··· INFORMATION SUPPLIED

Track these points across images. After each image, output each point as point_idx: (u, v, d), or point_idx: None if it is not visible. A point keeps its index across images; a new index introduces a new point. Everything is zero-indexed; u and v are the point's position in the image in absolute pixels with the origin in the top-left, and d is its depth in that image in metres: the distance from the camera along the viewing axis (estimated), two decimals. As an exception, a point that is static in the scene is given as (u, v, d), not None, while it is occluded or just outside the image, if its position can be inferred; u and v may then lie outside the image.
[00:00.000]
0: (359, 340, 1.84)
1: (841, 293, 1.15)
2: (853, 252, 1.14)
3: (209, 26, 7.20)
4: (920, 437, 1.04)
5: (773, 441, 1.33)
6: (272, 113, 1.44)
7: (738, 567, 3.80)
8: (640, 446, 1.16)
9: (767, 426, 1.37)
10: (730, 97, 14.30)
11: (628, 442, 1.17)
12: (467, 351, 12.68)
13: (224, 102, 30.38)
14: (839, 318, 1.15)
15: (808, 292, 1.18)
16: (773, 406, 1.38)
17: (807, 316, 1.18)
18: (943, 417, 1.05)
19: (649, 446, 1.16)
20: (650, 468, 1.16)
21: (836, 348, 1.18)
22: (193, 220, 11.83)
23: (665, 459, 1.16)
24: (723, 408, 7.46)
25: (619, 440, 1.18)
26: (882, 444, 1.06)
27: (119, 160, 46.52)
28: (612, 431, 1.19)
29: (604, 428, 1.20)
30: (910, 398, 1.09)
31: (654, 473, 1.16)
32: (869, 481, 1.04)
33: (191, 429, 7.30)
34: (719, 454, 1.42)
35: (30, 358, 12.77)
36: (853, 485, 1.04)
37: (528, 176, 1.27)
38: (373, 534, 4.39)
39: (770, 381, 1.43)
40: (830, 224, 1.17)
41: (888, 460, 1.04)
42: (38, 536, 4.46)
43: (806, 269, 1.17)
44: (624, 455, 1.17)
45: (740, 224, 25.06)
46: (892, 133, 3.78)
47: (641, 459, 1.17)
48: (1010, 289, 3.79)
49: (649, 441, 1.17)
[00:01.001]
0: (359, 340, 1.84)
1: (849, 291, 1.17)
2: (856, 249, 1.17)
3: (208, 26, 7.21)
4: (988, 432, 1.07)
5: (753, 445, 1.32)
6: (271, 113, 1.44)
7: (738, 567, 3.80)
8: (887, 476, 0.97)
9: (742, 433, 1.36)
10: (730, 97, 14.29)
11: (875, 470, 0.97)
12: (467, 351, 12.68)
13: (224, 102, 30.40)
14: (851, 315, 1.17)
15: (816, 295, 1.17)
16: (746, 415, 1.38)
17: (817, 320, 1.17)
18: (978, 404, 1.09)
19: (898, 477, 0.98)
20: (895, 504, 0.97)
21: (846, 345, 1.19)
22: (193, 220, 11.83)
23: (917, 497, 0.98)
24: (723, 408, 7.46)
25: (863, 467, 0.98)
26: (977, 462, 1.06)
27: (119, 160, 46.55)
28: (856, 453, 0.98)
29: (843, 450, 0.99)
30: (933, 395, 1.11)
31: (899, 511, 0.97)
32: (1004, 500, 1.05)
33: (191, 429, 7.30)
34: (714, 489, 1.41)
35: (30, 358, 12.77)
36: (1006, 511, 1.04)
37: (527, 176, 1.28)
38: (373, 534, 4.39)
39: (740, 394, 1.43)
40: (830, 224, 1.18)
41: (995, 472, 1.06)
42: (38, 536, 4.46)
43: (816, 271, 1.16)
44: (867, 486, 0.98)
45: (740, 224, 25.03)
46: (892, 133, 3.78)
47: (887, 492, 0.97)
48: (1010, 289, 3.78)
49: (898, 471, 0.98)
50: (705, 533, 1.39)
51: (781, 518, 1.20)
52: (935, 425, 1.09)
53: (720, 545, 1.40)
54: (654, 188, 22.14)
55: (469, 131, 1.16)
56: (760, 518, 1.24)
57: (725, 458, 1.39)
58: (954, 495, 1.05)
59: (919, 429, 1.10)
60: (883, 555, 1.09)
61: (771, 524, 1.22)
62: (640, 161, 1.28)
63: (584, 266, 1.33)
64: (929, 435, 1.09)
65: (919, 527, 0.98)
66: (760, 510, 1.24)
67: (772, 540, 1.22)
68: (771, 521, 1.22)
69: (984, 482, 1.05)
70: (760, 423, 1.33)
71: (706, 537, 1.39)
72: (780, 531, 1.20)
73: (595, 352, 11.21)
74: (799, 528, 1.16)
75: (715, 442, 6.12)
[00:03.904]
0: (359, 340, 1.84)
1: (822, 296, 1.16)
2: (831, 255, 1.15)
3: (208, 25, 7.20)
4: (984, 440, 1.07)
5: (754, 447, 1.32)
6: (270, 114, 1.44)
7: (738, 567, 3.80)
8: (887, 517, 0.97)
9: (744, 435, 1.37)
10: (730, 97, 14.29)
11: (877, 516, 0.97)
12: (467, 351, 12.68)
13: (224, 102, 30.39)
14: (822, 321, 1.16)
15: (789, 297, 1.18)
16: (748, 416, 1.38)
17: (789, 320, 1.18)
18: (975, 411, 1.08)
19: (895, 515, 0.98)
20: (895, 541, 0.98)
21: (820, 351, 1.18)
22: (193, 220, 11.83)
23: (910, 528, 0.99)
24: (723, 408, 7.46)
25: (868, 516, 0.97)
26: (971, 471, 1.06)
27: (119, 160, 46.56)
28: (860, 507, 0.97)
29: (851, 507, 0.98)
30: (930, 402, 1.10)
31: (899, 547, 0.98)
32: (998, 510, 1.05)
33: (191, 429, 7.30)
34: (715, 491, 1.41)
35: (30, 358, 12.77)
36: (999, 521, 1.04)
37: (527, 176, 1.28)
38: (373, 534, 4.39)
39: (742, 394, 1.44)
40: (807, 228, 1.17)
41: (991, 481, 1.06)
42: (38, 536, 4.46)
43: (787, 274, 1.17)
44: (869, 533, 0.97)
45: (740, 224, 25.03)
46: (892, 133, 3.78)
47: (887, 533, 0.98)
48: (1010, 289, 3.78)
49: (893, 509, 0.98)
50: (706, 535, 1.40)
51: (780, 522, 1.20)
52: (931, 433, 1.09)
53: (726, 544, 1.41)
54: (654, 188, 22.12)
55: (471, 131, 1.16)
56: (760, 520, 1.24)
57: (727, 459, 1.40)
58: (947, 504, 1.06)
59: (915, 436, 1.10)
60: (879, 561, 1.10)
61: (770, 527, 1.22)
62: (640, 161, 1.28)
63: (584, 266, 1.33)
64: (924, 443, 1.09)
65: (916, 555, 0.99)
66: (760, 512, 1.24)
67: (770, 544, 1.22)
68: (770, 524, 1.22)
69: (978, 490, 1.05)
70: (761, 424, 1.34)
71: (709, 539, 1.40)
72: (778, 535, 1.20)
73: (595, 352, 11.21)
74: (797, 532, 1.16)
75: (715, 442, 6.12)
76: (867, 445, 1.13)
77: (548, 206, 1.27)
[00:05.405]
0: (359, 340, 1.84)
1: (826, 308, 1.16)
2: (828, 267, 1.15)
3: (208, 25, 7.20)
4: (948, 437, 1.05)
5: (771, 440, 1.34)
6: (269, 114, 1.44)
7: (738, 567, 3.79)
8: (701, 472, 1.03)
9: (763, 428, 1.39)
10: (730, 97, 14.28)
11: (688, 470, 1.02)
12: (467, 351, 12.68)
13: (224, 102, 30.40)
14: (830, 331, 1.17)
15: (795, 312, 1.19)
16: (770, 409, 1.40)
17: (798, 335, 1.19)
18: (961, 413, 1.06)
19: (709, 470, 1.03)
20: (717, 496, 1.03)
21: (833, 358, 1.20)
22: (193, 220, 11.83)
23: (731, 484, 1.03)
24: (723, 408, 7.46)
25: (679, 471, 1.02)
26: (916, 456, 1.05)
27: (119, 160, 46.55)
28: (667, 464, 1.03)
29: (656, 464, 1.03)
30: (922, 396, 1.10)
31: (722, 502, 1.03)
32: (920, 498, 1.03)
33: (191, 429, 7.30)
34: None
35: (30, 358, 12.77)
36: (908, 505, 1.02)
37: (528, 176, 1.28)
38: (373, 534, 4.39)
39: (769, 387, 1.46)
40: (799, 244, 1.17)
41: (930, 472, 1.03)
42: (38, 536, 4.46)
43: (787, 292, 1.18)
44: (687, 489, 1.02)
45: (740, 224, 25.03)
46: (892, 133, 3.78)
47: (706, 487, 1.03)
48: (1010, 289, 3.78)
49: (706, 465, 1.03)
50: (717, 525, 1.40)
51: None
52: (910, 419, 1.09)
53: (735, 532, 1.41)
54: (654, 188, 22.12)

······

Taking the entries above, print exactly the lines starting at the line with "8: (640, 446, 1.16)" and ending at the line with "53: (720, 545, 1.40)", both included.

8: (640, 446, 1.16)
9: (767, 426, 1.37)
10: (730, 97, 14.30)
11: (628, 442, 1.17)
12: (467, 351, 12.68)
13: (224, 102, 30.38)
14: (839, 318, 1.15)
15: (808, 292, 1.18)
16: (773, 406, 1.38)
17: (807, 316, 1.18)
18: (943, 417, 1.05)
19: (649, 446, 1.16)
20: (650, 468, 1.16)
21: (836, 348, 1.18)
22: (193, 220, 11.83)
23: (665, 459, 1.16)
24: (723, 408, 7.46)
25: (619, 440, 1.18)
26: (882, 444, 1.06)
27: (119, 160, 46.52)
28: (612, 431, 1.19)
29: (604, 428, 1.20)
30: (910, 398, 1.09)
31: (654, 473, 1.16)
32: (869, 481, 1.04)
33: (191, 429, 7.30)
34: (719, 454, 1.42)
35: (30, 358, 12.77)
36: (853, 485, 1.04)
37: (528, 176, 1.27)
38: (373, 534, 4.39)
39: (770, 381, 1.43)
40: (830, 224, 1.17)
41: (888, 460, 1.04)
42: (38, 536, 4.46)
43: (806, 269, 1.17)
44: (624, 455, 1.17)
45: (740, 224, 25.06)
46: (892, 133, 3.78)
47: (641, 459, 1.17)
48: (1010, 289, 3.79)
49: (649, 441, 1.17)
[00:01.001]
0: (359, 340, 1.84)
1: (849, 291, 1.17)
2: (856, 249, 1.17)
3: (208, 26, 7.21)
4: (988, 432, 1.07)
5: (753, 445, 1.32)
6: (271, 113, 1.44)
7: (738, 567, 3.80)
8: (887, 476, 0.97)
9: (742, 433, 1.36)
10: (730, 97, 14.29)
11: (875, 470, 0.97)
12: (467, 351, 12.68)
13: (224, 102, 30.40)
14: (851, 315, 1.17)
15: (816, 295, 1.17)
16: (746, 415, 1.38)
17: (817, 320, 1.17)
18: (978, 404, 1.09)
19: (898, 477, 0.98)
20: (895, 504, 0.97)
21: (846, 345, 1.19)
22: (193, 220, 11.83)
23: (917, 497, 0.98)
24: (723, 408, 7.46)
25: (863, 467, 0.98)
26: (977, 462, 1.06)
27: (119, 160, 46.55)
28: (856, 453, 0.98)
29: (843, 450, 0.99)
30: (933, 395, 1.11)
31: (899, 511, 0.97)
32: (1004, 500, 1.05)
33: (191, 429, 7.30)
34: (714, 489, 1.41)
35: (30, 358, 12.77)
36: (1006, 511, 1.04)
37: (527, 176, 1.28)
38: (373, 534, 4.39)
39: (740, 394, 1.43)
40: (830, 224, 1.18)
41: (995, 472, 1.06)
42: (38, 536, 4.46)
43: (816, 271, 1.16)
44: (867, 486, 0.98)
45: (740, 224, 25.03)
46: (892, 133, 3.78)
47: (887, 492, 0.97)
48: (1010, 289, 3.78)
49: (898, 471, 0.98)
50: (705, 533, 1.39)
51: (781, 518, 1.20)
52: (935, 425, 1.09)
53: (720, 545, 1.40)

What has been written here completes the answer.